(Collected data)

- - -

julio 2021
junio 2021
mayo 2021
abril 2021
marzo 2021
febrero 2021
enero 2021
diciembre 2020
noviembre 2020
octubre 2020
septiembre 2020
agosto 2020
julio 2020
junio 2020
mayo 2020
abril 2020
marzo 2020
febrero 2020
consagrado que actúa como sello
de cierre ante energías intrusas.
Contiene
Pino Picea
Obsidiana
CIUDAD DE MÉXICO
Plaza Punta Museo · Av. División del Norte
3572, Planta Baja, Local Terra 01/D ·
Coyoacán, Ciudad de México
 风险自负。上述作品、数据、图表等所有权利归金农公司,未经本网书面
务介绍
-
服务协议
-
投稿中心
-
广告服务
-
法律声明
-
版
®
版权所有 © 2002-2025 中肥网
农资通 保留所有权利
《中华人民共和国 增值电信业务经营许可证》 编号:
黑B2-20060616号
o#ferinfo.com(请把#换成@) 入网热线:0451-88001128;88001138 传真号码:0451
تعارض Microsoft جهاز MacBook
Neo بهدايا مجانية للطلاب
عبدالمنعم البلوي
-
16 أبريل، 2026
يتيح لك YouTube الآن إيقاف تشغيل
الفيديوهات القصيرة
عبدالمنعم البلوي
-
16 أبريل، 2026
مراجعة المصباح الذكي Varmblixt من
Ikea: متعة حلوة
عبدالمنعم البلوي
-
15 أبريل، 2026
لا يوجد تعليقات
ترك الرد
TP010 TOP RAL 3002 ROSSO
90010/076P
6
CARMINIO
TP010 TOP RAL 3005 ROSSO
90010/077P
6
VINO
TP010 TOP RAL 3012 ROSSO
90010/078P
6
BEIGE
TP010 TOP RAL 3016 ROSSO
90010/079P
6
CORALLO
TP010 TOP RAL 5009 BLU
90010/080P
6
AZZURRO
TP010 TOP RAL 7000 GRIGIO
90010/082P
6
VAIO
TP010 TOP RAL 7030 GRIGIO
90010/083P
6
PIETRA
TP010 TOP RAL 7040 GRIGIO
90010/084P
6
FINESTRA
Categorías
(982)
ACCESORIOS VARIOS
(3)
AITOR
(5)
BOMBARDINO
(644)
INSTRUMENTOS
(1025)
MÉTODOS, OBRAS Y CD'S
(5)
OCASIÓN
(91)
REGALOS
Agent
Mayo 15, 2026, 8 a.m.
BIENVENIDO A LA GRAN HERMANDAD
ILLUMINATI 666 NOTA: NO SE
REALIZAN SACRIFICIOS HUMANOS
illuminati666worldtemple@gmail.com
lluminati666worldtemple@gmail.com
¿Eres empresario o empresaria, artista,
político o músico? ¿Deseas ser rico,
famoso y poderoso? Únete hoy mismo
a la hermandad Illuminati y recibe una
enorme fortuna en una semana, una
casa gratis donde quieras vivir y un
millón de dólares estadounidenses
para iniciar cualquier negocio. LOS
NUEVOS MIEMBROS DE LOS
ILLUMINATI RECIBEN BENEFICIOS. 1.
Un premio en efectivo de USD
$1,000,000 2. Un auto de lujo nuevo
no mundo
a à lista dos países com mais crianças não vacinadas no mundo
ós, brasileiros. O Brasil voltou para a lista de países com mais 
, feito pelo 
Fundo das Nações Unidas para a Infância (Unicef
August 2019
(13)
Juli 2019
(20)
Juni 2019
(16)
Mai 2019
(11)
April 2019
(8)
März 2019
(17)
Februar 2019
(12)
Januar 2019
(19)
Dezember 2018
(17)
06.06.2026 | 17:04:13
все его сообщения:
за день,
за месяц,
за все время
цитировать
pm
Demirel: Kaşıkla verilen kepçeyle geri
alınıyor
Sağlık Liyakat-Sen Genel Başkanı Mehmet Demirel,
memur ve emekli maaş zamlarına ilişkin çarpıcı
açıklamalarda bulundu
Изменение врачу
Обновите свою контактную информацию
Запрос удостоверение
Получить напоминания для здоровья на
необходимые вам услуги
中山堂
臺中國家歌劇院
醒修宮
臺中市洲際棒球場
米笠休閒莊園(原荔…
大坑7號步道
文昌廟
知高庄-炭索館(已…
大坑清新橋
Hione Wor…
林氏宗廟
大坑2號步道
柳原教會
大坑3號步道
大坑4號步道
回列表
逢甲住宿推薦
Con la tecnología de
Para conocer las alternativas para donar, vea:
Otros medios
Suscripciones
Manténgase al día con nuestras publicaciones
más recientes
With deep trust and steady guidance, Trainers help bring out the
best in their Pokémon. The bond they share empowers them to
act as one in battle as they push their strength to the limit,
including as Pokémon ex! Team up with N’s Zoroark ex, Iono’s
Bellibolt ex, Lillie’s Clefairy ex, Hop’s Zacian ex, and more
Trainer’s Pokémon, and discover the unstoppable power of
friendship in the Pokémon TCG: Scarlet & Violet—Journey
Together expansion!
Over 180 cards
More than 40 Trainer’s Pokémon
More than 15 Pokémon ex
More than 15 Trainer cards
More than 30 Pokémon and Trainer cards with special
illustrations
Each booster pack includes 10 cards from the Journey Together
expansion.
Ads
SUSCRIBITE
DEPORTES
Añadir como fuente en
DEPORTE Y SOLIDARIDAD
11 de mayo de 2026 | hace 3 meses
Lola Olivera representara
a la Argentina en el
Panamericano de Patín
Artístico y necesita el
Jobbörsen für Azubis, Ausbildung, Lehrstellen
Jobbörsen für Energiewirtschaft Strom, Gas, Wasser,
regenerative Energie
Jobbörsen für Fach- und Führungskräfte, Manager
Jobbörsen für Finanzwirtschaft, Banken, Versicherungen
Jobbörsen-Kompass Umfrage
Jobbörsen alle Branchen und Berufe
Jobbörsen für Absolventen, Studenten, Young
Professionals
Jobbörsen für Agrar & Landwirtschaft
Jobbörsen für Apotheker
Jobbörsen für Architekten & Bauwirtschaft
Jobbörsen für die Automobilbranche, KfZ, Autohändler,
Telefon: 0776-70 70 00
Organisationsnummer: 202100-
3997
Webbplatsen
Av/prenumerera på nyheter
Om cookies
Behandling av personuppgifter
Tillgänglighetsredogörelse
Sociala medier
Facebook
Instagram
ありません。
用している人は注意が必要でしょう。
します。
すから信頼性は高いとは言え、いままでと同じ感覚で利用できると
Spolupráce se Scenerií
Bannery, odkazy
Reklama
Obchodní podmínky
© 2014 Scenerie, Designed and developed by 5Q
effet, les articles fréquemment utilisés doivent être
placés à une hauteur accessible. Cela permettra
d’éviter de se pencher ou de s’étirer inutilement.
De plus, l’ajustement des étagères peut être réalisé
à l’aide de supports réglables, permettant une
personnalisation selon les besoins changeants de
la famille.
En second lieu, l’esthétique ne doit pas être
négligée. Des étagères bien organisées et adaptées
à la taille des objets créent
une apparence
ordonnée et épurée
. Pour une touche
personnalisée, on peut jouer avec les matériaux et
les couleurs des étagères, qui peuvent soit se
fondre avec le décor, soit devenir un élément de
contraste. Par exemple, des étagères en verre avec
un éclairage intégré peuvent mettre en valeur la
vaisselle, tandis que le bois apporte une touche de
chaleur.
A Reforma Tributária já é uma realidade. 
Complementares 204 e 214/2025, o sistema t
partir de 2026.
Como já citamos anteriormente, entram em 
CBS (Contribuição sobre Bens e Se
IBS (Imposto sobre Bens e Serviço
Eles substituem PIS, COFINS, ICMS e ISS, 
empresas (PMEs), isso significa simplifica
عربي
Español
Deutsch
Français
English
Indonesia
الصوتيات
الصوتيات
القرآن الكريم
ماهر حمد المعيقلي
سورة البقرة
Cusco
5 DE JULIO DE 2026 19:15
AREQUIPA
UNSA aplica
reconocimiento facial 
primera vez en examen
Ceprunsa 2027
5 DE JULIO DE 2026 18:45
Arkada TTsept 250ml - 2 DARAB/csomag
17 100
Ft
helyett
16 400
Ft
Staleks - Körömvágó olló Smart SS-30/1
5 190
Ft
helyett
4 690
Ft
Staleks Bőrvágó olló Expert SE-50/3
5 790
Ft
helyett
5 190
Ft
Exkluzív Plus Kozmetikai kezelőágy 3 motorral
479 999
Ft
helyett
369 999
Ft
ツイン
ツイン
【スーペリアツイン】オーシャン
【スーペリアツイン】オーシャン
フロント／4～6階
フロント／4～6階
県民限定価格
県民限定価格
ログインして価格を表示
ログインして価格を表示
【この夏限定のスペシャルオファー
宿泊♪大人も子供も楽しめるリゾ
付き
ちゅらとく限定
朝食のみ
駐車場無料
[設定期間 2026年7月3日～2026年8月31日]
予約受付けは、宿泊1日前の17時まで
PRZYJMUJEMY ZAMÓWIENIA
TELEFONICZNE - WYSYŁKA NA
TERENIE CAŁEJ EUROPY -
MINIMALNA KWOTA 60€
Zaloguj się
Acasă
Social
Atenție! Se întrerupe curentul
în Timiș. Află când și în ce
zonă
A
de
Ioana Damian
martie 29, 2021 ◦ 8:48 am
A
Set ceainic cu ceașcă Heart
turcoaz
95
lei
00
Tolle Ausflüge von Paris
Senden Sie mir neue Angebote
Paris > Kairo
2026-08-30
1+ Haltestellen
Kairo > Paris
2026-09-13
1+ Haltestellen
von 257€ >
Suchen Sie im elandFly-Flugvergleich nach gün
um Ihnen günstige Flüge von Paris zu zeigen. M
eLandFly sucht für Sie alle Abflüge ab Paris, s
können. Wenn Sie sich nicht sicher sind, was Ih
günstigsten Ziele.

- - -

Directions for this task — Which lines above run from the one containing "11 de mayo de 2026 | hace 3 meses" down to the one containing "Jobbörsen-Kompass Umfrage"? Repeat exactly those, both ends included, and nothing else.

Written response —
11 de mayo de 2026 | hace 3 meses
Lola Olivera representara
a la Argentina en el
Panamericano de Patín
Artístico y necesita el
Jobbörsen für Azubis, Ausbildung, Lehrstellen
Jobbörsen für Energiewirtschaft Strom, Gas, Wasser,
regenerative Energie
Jobbörsen für Fach- und Führungskräfte, Manager
Jobbörsen für Finanzwirtschaft, Banken, Versicherungen
Jobbörsen-Kompass Umfrage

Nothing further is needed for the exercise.